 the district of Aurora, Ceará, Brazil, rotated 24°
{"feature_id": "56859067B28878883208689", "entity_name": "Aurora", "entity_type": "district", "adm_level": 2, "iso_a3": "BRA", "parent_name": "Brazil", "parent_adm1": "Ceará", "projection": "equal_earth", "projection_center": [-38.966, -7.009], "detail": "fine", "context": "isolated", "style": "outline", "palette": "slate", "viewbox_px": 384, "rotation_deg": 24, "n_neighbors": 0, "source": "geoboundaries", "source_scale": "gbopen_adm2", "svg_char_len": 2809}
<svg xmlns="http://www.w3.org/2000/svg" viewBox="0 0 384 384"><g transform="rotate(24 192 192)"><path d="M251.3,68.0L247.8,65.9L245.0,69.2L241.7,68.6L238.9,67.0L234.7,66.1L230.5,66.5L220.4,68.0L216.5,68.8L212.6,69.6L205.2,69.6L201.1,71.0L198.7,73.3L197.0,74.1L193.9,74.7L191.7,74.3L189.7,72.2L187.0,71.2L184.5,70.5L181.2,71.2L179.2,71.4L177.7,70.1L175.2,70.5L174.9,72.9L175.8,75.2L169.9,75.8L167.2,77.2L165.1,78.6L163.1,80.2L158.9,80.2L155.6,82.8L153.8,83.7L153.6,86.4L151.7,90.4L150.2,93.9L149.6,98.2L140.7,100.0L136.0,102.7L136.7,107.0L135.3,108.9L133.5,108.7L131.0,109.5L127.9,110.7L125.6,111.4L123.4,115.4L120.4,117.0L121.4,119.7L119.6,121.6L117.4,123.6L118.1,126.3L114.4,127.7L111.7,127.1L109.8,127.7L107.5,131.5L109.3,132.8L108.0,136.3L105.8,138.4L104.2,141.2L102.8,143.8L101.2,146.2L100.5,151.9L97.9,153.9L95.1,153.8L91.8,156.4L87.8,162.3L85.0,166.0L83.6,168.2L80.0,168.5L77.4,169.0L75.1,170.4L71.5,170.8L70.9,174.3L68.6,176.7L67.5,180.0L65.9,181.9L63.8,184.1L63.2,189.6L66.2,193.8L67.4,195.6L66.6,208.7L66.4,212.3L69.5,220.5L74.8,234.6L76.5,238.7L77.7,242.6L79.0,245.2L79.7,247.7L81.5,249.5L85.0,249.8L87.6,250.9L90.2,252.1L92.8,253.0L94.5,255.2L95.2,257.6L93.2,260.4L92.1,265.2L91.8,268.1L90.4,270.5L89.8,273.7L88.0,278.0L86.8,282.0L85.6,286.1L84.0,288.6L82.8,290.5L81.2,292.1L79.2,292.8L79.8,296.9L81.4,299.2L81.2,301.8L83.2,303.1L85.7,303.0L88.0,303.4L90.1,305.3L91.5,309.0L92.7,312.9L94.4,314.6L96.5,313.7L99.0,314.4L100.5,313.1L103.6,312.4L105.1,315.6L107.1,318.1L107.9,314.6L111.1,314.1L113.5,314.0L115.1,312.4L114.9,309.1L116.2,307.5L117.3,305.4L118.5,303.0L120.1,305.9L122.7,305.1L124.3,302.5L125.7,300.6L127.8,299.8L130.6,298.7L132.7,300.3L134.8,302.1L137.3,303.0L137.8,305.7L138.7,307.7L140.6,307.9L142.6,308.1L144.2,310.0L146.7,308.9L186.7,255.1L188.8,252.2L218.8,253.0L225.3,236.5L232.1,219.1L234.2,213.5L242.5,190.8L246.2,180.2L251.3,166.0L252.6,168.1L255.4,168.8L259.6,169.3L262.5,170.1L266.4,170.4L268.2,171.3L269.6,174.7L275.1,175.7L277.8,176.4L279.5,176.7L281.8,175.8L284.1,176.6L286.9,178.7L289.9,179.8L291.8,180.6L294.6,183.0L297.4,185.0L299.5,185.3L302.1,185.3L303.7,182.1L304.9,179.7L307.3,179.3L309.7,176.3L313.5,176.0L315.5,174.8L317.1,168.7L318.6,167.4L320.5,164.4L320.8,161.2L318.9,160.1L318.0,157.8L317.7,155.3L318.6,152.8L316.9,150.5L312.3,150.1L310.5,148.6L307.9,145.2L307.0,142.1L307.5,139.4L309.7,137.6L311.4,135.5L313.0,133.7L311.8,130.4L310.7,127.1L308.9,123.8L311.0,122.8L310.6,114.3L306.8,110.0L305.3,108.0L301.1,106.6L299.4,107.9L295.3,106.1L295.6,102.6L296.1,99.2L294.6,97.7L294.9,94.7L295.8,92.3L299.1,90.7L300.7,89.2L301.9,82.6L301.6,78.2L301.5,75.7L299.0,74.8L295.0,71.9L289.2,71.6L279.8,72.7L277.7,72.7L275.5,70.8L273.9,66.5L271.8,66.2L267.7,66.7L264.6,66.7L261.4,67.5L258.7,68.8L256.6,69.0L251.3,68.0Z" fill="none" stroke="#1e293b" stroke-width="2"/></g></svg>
---
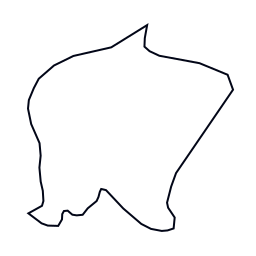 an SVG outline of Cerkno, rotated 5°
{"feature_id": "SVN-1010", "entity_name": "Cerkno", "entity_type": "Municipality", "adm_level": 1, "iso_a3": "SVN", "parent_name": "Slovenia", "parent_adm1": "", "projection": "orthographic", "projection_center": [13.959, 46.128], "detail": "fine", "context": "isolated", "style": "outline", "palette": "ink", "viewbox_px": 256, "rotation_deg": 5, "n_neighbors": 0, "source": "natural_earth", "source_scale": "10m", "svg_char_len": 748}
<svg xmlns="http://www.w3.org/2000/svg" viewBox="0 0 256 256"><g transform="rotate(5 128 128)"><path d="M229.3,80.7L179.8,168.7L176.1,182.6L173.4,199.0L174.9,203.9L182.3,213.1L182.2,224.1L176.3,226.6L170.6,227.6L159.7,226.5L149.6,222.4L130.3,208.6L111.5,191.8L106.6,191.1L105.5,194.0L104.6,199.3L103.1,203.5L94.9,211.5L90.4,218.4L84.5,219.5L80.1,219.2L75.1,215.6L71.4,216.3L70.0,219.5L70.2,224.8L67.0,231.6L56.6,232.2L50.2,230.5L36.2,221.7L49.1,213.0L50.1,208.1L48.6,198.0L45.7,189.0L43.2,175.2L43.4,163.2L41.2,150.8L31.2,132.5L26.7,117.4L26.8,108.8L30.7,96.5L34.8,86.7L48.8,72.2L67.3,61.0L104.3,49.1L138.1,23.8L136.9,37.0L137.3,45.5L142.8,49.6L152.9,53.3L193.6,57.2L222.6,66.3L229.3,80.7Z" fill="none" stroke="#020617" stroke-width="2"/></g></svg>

Problem requirements — Report every line of the entries above that holds the word "Aurora", copying each such line in full.

Full solution —
 the district of Aurora, Ceará, Brazil, rotated 24°
{"feature_id": "56859067B28878883208689", "entity_name": "Aurora", "entity_type": "district", "adm_level": 2, "iso_a3": "BRA", "parent_name": "Brazil", "parent_adm1": "Ceará", "projection": "equal_earth", "projection_center": [-38.966, -7.009], "detail": "fine", "context": "isolated", "style": "outline", "palette": "slate", "viewbox_px": 384, "rotation_deg": 24, "n_neighbors": 0, "source": "geoboundaries", "source_scale": "gbopen_adm2", "svg_char_len": 2809}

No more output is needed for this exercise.